<本田インタビュー1の続き>

 本田にはいつも、移籍のうわさが飛び交う。1月31日には、欧州の移籍市場が閉まった。今後、どういう道を歩むのか。

 「興味を持ってくれているクラブは複数ある。だけど、俺が今、言えることは何もない。移籍が実現するか、どうかは(クラブ間も含めた)いろんな思惑もあるからね。今後、実現するか、どうかは俺の知ったことじゃないよね」

 この冬も、さまざまな移籍報道が流れた。自らが知らないところで、あたかも移籍が成立するかのような記事が続出する。そこに拭い切れない違和感がある。

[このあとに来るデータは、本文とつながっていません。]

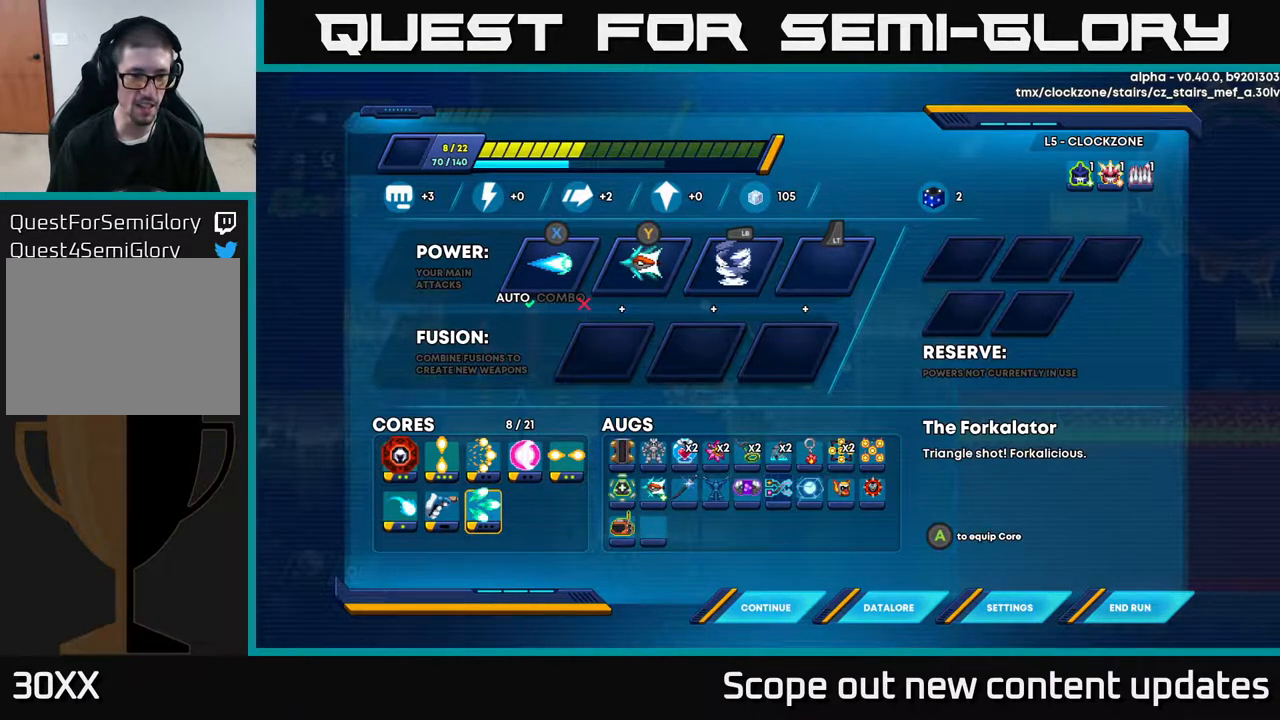
{"buttons": ["DPAD_UP"], "left_stick": "center", "right_stick": "center", "events": [[300, "A", "down"], [417, "A", "up"], [450, "DPAD_UP", "down"]]}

 「これだけは言いたい。間違った(移籍)記事を書いて、ビジネスをしているメディアがたくさんある。俺は、そういうことを覚えているからね。ふざけた移籍の記事が出る度に、俺はいろいろ聞かれる。周り(の知人)は気にしているから。移籍するの?

 移籍するらしいな?

 って。俺は、そういう記事を信じるな。毎回、そう周りに言っている。でも信じるな、と言うことが、ネガティブなことでしょ。俺にそんなことを言わさないでほしい」

 移籍だけではない。直撃取材を受け、真実を語ろうとしても、違った論調や口調で掲載されてしまうことが多くある。昨年末には、月刊誌に1人称で政治観が掲載された。

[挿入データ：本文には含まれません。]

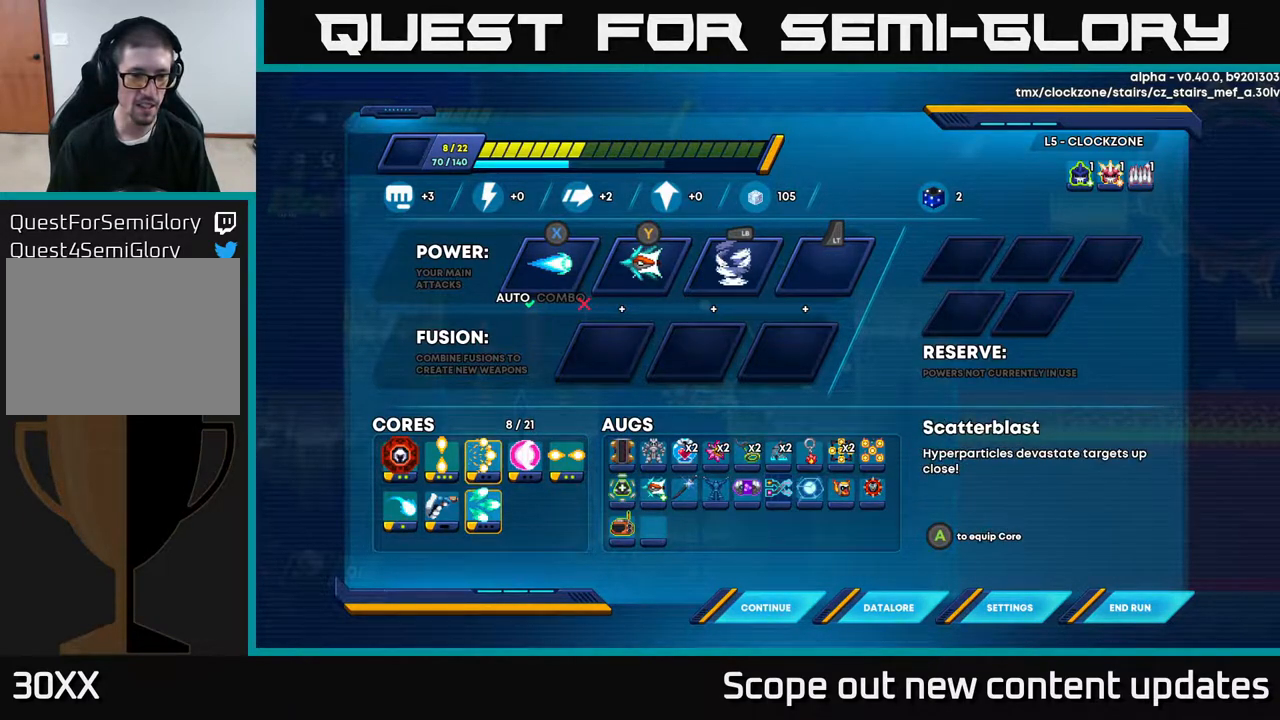
{"buttons": [], "left_stick": "center", "right_stick": "center", "events": [[83, "DPAD_UP", "up"], [150, "A", "down"], [283, "A", "up"]]}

 「俺が言ったことと、内容が変わっている。全然違うんよね。俺はリスクを背負って話をしているのに、しかも、俺のコメントで、あんな風に出てしまうことがある。しゃべり口調も違うしね。俺がこだわって話をしても、そういうこと(間違った報道)になる。それに俺は納得がいかない」

 今月4日から始まった代表合宿中、本田は報道陣に口を開いていない。ラトビア戦後(6日)も取材エリアで立ち止まることなく「お疲れさま」とだけ言い残して、スタジアムを去った。この日の空港でも、ほとんどコメントすることはなかった。本田の言葉は貴重だが、本心から外れた報道が続くことで、極端に言葉数は少なくなっている。

 「試合が終わった後に、みんな俺に話を聞いてくるでしょ。でも俺が、名前すら知らん人もいるのは事実なんよね。普通、仕事でもそうでしょ。名前も知らん人と、ビジネスをしているんですか?

 そんなこと、ないやろ !

 それで、変な記事が出るからね。そんなん、おかしいやろ」

 W杯への変わらぬ思い-。そして、自らが発する言葉を巡り、真相とは違う形で報道されることへの不信感。それらはメディア側へ、突きつけられた大きな課題でもある。我々は、今後も本田圭佑の真の姿を描き続ける。